Canceling finale could have been avoided


When the PGA Tour introduced the wraparound schedule for the 2013-14 season it always had the feel of the lesser of various evils.

Essentially, the new schedule allowed the Tour Championship to be the big finish the circuit so desperately needed and wanted, and it also allowed the fall events, which had been relegated to an inconsequential wasteland, to create an ever-improving niche on the schedule.

There was an issue with timing, however.

Because there would be virtually no offseason between the Tour Championship and the new season, the circuit’s qualifying system had to be streamlined with the creation of the Tour Finals.

For two seasons, that system has worked well with a new slate of Tour cards doled out in time to begin the new season, but with Hurricane Matthew closing in on the east coast of Florida this week officials on Wednesday canceled this year’s Tour finale.

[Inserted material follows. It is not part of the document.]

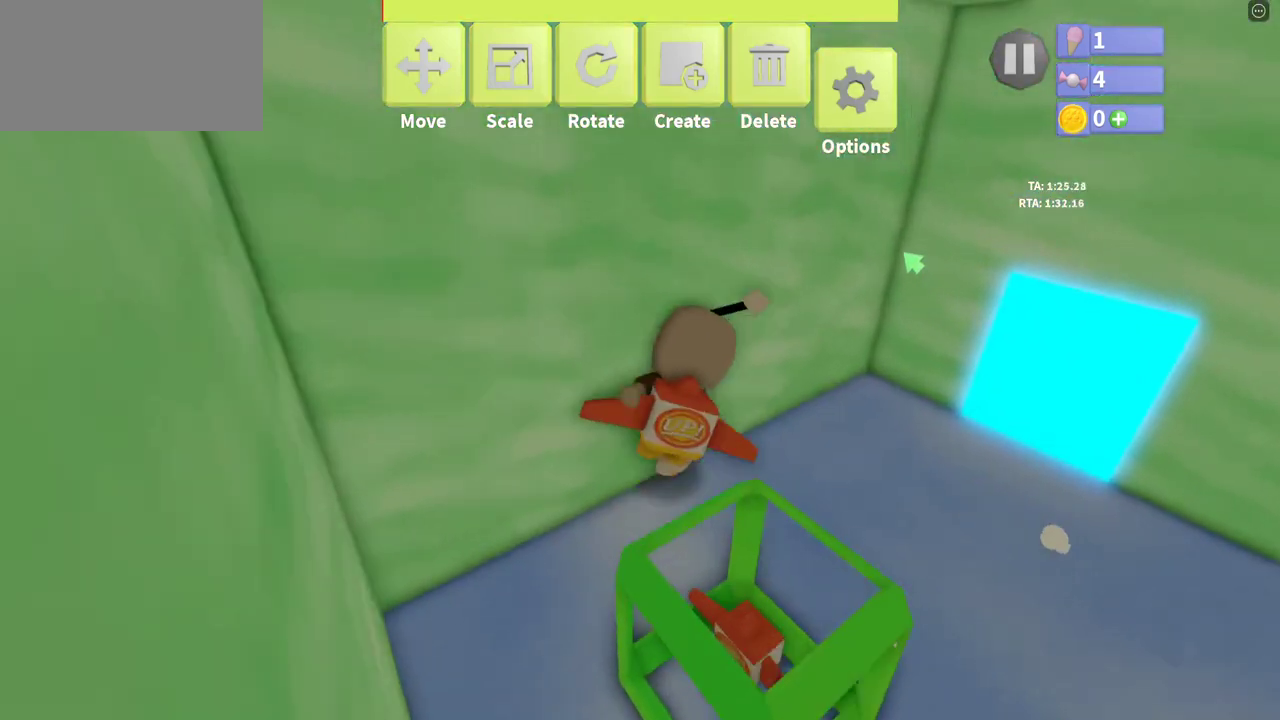
{"keys": ["w"], "events": []}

“Our first priority is the safety of our players, fans, volunteers and staff,” said Bill Calfee, the Tour president, noting that Florida governor Rick Scott declared a statewide emergency this week.

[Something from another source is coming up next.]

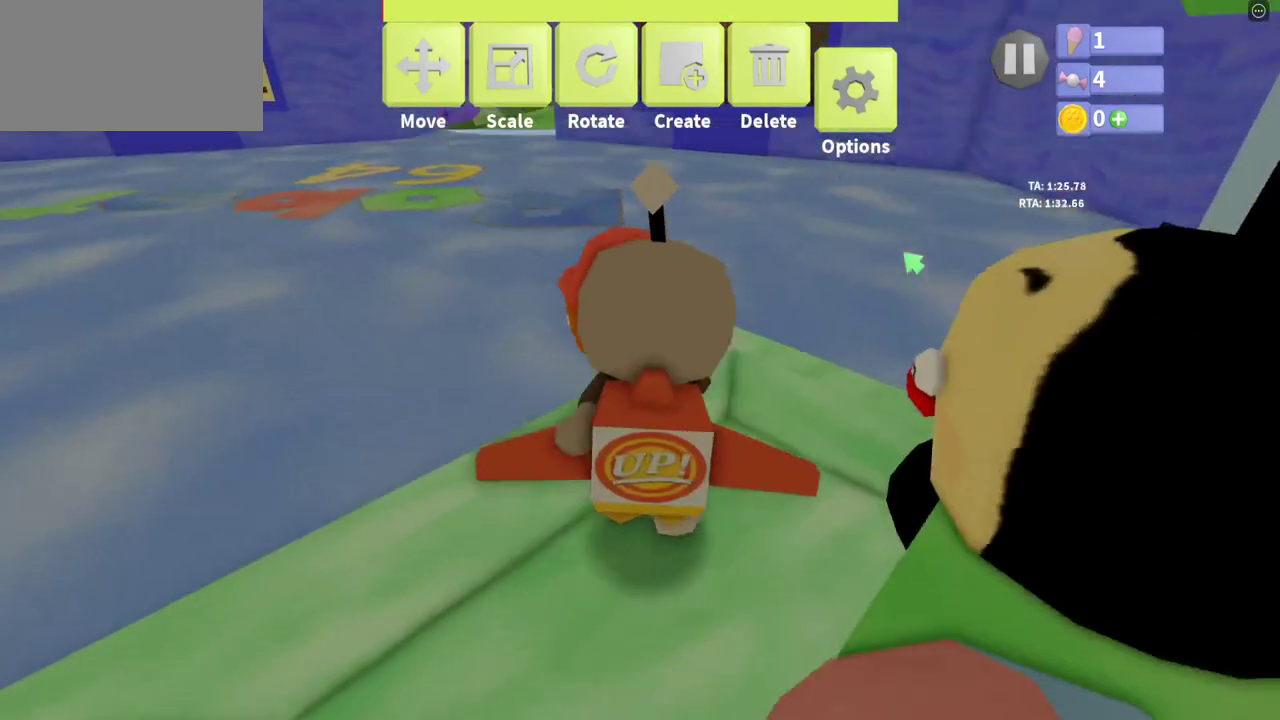
{"keys": ["w"], "events": []}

Cancelling the event was the right thing to do. Getting everyone out of Jacksonville, where the event was scheduled to be held, was a priority; but that doesn’t mean there will be no Wednesday morning quarterbacking.

You can’t plan for hurricanes, but luck has a tendency to favor the prepared. In this case, the prepared would have played the finale last week, albeit quietly in the Ryder Cup’s shadow but with the competitive integrity of the qualifying system intact.

Some suggested the Tour should attempt to move the Tour Championship out of Matthew’s path. “Relocate. It matters,” Olin Browne Tweeted.

But that doesn’t seem very realistic considering the logistical realities of such an event.

In retrospect, the better option was to have played the finale last week. Although that would have meant less exposure for what has turned into a compelling championship, it would have assured all four Finals events were held and every player given a chance to keep their jobs. 

Hindsight can be an unfair judge and jury, and who is to say holding the event last week wouldn’t have brought its own set of challenges, but if the Tour had planned to finish their schedule a week early and the event was delayed there would have been the option to play this week.

Instead, officials had no other options, and those players, players like Rob Oppenheim who will now finish the season 33rd on the money list, will have to wait another year to return to the PGA Tour.

There is some irony that it was at last year’s Tour Championship where Oppenheim secured his PGA Tour card. After making the cut by two shots, Oppenheim closed with a pair of 67s to finish tied for 12th place to earn his 2015-16 Tour card. He won’t have that option this year.

The last two seasons since the creation of the wraparound schedule the final two events of the Finals series have been played in back-to-back weeks, but this year officials built in an off-week between the penultimate event and the finale, ostensibly to avoid a conflict with the Ryder Cup.

But this isn’t the Tour’s first brush with hurricanes. In 2005, the circuit canceled the Miccosukee Championship in South Florida because of the impending threat of Hurricane Wilma. It was the penultimate event of the season and cost players a chance to either reach the finale or improve their position on the money list.

Golf is an outdoor sport and Mother Nature is not always a cooperative partner. Getting players, caddies, officials and fans out of harm's way is always a priority, but in this case it seems like a conflict could have been avoided, or at least mitigated, by some proactive scheduling.

The window between seasons is exceedingly thin. Sometimes circumstances beyond anyone’s control dictate a change of plans, which is why when officials concoct future schedules they should consider the need for some wiggle room.